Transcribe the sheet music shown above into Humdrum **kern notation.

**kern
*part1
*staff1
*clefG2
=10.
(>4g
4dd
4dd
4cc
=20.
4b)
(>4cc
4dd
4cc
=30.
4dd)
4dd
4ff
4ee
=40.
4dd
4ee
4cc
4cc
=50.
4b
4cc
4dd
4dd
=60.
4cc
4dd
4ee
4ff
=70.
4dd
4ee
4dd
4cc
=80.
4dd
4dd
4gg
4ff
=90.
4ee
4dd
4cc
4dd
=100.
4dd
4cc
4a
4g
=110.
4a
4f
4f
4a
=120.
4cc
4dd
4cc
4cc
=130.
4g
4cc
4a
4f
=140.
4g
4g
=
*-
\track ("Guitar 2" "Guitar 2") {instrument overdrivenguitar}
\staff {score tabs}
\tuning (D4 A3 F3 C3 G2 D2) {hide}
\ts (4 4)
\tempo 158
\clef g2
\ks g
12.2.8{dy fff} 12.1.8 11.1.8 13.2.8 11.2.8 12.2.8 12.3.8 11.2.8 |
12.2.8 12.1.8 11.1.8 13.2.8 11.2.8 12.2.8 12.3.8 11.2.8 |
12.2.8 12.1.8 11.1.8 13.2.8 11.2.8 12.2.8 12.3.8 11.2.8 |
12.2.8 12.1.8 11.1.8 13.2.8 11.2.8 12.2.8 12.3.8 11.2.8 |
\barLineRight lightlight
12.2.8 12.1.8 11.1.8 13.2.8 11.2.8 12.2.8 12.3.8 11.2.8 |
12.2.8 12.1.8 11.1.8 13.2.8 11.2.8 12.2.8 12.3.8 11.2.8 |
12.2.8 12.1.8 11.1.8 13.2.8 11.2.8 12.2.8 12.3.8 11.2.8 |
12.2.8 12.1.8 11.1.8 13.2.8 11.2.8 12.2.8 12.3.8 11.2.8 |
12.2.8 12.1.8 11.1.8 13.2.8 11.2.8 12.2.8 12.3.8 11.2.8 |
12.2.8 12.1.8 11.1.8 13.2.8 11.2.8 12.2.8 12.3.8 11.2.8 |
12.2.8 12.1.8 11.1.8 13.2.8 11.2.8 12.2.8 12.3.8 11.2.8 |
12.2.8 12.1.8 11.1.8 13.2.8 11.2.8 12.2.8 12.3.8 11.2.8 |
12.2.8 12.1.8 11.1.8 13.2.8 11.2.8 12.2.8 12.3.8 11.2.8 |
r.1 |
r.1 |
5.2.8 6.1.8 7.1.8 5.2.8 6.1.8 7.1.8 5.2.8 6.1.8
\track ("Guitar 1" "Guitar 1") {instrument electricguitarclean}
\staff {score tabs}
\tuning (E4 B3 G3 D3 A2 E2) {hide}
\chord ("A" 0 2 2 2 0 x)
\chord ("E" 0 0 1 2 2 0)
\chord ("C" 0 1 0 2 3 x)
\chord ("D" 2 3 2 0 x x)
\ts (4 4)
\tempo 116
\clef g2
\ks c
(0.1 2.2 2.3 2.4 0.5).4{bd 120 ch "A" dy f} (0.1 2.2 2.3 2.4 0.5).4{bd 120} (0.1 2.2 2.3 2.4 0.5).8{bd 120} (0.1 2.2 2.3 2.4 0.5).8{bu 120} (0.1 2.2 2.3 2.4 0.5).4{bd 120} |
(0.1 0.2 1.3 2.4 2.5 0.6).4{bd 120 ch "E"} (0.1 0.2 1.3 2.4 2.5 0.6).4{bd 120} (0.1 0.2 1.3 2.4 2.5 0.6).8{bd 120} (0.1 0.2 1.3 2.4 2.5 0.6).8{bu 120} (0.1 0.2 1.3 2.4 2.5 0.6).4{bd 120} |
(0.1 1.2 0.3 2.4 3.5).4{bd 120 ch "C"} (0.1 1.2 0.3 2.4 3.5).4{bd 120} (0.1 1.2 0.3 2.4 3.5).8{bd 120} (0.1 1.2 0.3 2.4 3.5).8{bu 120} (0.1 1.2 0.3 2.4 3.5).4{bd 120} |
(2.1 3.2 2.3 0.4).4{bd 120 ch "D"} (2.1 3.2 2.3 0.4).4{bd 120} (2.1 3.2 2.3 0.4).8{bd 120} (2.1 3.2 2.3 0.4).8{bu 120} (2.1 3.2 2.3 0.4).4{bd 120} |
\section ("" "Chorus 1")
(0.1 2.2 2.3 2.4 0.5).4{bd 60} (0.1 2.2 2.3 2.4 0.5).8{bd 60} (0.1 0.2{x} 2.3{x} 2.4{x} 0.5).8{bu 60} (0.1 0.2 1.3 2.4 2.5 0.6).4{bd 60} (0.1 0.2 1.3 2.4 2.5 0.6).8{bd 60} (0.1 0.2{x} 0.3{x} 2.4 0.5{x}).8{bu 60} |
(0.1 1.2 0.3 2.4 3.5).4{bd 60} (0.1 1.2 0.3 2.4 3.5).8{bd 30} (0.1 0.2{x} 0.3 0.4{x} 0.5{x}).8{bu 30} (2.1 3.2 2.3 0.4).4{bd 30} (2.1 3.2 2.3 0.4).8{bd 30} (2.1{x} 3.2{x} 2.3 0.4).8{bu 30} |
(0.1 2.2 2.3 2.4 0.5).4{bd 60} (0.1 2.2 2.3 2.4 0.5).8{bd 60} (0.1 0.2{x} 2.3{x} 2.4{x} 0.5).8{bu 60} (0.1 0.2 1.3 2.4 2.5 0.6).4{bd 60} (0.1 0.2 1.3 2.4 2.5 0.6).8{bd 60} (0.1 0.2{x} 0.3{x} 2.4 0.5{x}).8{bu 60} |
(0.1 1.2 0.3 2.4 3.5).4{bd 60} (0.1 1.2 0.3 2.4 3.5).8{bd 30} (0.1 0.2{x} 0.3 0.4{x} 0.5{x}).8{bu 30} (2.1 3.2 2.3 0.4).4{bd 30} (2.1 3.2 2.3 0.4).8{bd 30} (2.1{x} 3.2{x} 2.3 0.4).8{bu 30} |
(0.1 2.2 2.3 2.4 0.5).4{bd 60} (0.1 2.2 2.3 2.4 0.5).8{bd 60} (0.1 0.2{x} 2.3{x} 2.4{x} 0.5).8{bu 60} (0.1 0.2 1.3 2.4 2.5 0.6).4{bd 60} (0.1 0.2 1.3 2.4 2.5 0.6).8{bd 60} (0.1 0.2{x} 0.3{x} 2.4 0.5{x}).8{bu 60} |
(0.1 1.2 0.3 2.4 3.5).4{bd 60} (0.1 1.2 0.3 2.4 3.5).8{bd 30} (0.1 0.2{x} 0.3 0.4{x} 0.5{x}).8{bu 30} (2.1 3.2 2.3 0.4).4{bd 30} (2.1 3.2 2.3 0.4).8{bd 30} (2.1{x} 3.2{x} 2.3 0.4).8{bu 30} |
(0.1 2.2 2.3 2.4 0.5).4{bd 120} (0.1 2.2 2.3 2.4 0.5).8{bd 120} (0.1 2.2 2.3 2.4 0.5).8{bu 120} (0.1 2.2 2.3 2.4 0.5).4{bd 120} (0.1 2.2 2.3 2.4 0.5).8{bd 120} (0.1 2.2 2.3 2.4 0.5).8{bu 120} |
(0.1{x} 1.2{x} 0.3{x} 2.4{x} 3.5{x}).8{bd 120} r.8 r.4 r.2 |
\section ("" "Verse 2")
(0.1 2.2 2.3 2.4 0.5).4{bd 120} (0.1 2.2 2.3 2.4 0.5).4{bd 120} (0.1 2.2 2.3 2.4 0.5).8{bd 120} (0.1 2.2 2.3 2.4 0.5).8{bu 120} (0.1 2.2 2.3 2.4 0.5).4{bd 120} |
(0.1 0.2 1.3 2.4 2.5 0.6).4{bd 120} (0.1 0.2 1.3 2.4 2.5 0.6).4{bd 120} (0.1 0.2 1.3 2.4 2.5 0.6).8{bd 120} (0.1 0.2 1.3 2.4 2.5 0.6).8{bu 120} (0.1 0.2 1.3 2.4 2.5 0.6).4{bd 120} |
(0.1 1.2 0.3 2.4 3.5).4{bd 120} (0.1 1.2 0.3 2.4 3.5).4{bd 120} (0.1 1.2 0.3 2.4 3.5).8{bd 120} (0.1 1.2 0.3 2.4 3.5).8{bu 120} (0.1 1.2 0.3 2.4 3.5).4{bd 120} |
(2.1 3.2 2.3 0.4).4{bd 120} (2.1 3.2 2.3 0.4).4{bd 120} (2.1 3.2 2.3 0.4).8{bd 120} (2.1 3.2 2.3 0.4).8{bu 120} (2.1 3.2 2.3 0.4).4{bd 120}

## Set problem
Pull out each line of the material above that contains the string "track". Upper and lower case must match.

## The response
\track ("Guitar 2" "Guitar 2") {instrument overdrivenguitar}
\track ("Guitar 1" "Guitar 1") {instrument electricguitarclean}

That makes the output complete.